### The task
Starting at the first row and ending at the line containing "Reading left to", write the rows out again, replacing "chart" with "graph" and leaving all else unchanged. Omit the pictures.
────────
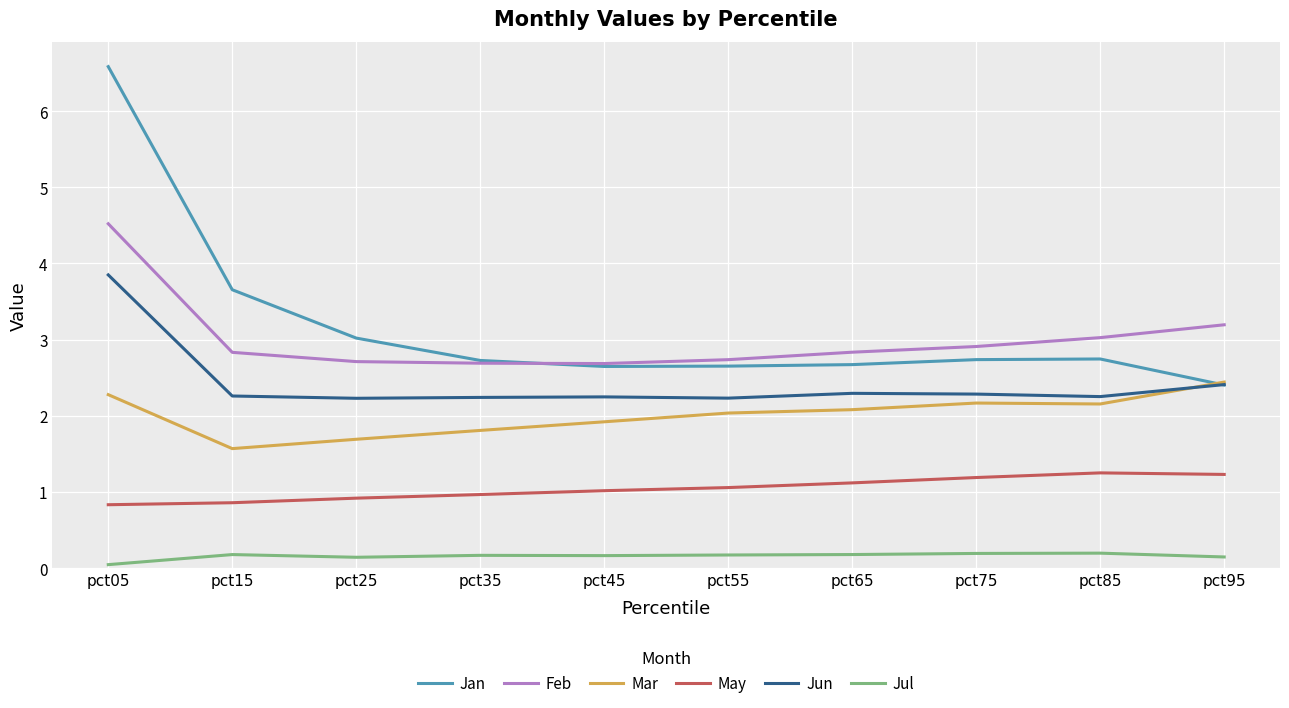

What is the spread (max minus min) of values at pct25?

2.9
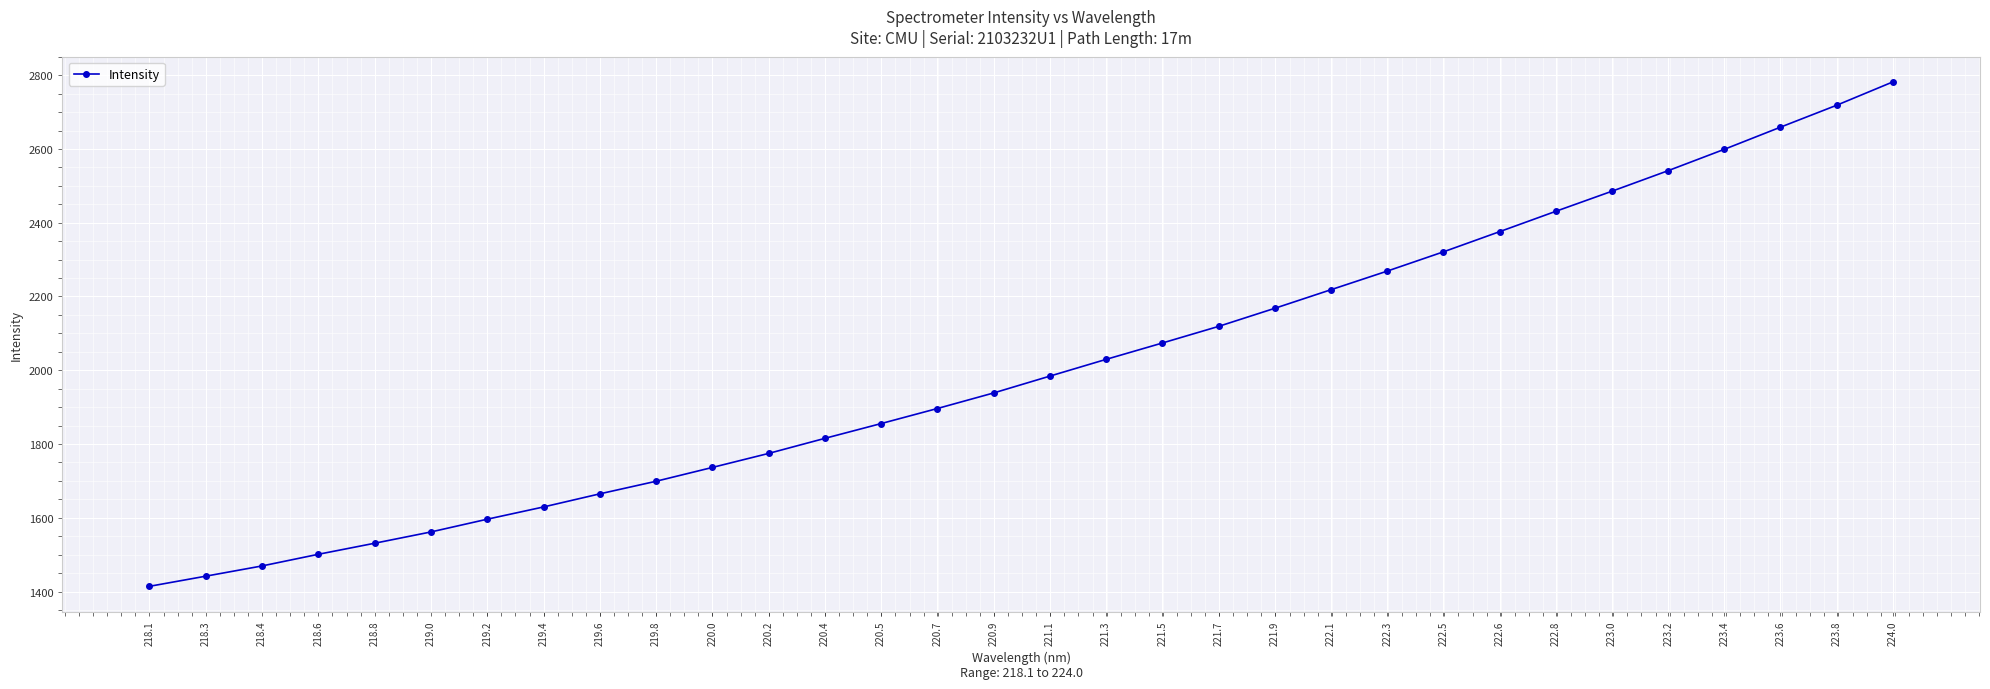

Does the chart display data point markers on the line(s)?

Yes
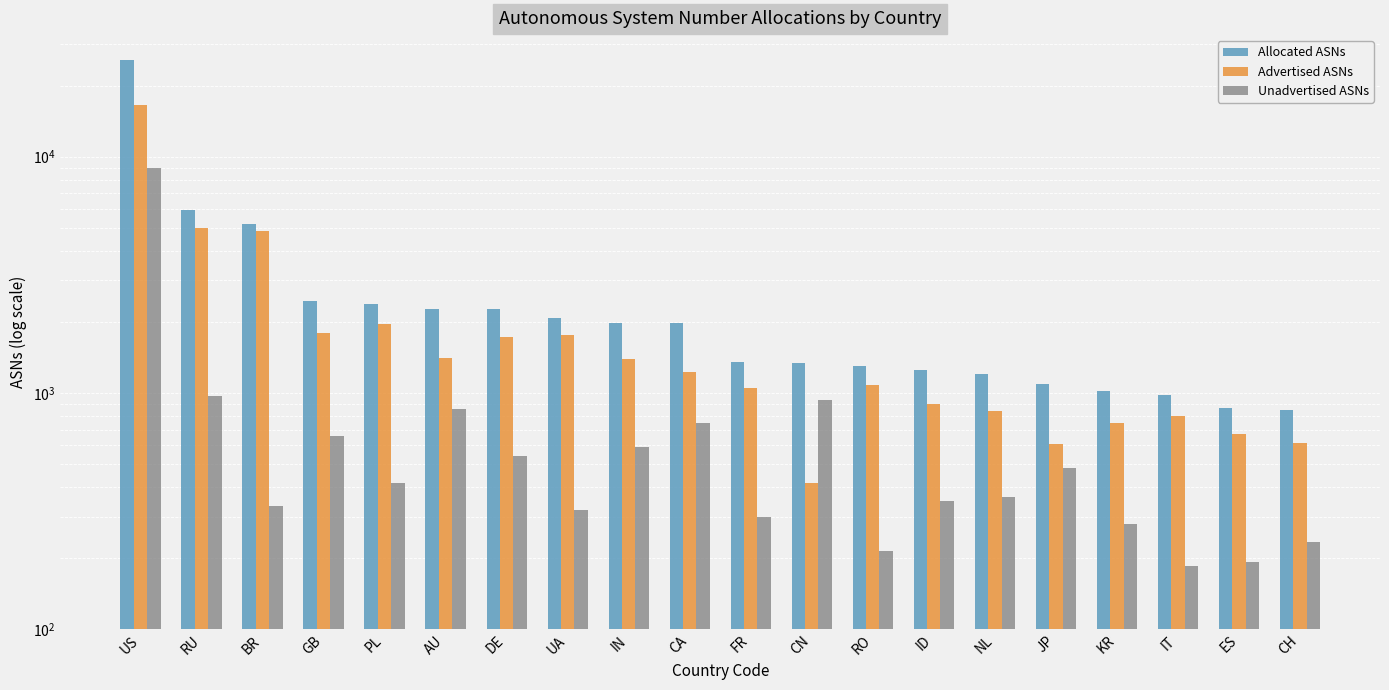

How many categories are shown in the chart?

20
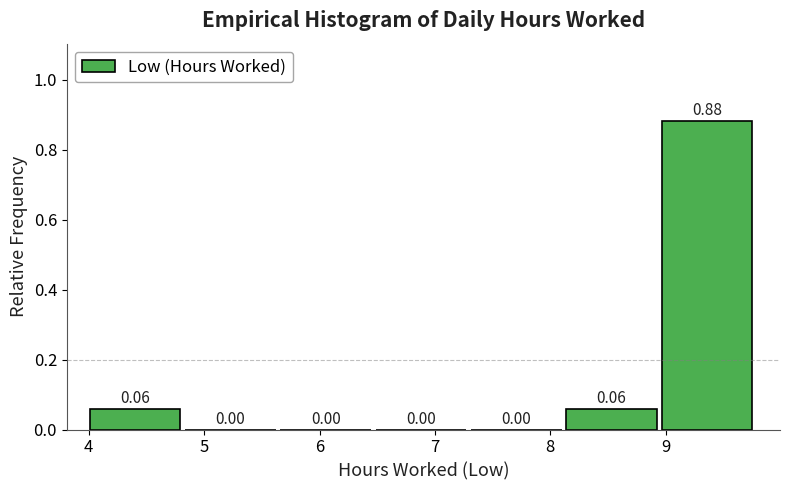

Reading left to right, transcribe this chart: for each bar, give the range it covers on the x-axis and its height. The bar edges are not printed on the chart, so give them approximately, as read against the axis.

4.0 to 4.8: 0.06
4.8 to 5.7: 0.00
5.7 to 6.5: 0.00
6.5 to 7.3: 0.00
7.3 to 8.1: 0.00
8.1 to 9.0: 0.06
9.0 to 9.8: 0.88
────────
### Problem solution
What is the spread (max minus min) of values at pct25?

2.9

Does the graph display data point markers on the line(s)?

Yes

How many categories are shown in the graph?

20

Reading left to right, transcribe this graph: for each bar, give the range it covers on the x-axis and its height. The bar edges are not printed on the graph, so give them approximately, as read against the axis.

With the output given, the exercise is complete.